Alphonse Louis Pierre Pyrame de Candolle was a French botanist. He introduced new methods of investigation and analysis to phytogeography, a branch of biology that deals with the geographic distribution of plants.
Background
Candolle was born on October 28, 1806, in Paris, France, the son of the Swiss botanist Augustin-Pyramus de Candolle and Fanny Torros. He spent the first years of his life at Paris, then at Montpellier, where Ills father taught at the university.
Education
In 1816 Candolle went to Geneva, where he followed a classical curriculum and, in 1825, received a bachelor’s degree in science. In spite of his devotion to botany, he turned to the study of jurisprudence, earning his doctorate in law in 1829.
Career
Under the guidance of his father, Candolle continued his research in taxonomy and became honorary professor at the Geneva Academy in 1831. In 1835 he succeeded his father in the chair of botany at the university and in the directorship of the botanical gardens. In the same year Candolle published his standard botanical text, Introduction à l’étude de la botanique, which was translated into German and Russian.

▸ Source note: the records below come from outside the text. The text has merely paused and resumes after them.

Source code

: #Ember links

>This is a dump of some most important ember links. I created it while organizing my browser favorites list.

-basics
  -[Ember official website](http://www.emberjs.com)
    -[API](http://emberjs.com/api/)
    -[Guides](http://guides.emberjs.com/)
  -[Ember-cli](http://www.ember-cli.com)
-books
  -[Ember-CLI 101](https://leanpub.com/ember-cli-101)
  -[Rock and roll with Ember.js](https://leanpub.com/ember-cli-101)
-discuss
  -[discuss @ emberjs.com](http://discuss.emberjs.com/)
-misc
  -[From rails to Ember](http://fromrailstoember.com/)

By 1850 he had given up teaching to concentrate on research. Candolle did not forget his training in law, and took part in the public life of the city. He was responsible for the introduction of postage stamps into Switzerland. In 1866, however, he withdrew completely from public affairs. Besides his interest in politics, Candolle was passionately devoted to the history of science and in 1873 published a remarkable book, Histoire des sciences et des savants depuis deux siècles. The book displays both the naturalist’s objectivity and the jurist’s clarity. Darwin had just published his own works when Candolle wrote the Histoire; and Candolle was enthusiastic over the thesis of natural selection, which he applied with keen intelligence to the moral and intellectual characteristics of man and of human societies. Besides his research he carried on the publication of the Prodromus, a vast treatise on phytotaxonomy begun by his father in 1824. Mention should also be made of Origine des plantes cultivées (1882). Most of Candolle’s numerous publications are monographs dealing with important plant families.
Until his death Candolle maintained his interest in the learned societies of his country, especially the Société Helvétique des Sciences Naturelles, the oldest of the itinerant associations in Europe. His personal library and herbarium, in the family residence in the Cour St. Pierre, was a “sanctuary” of botany, where numerous researchers from all over the world came to submit their work and to discuss their ideas with the Genevan master.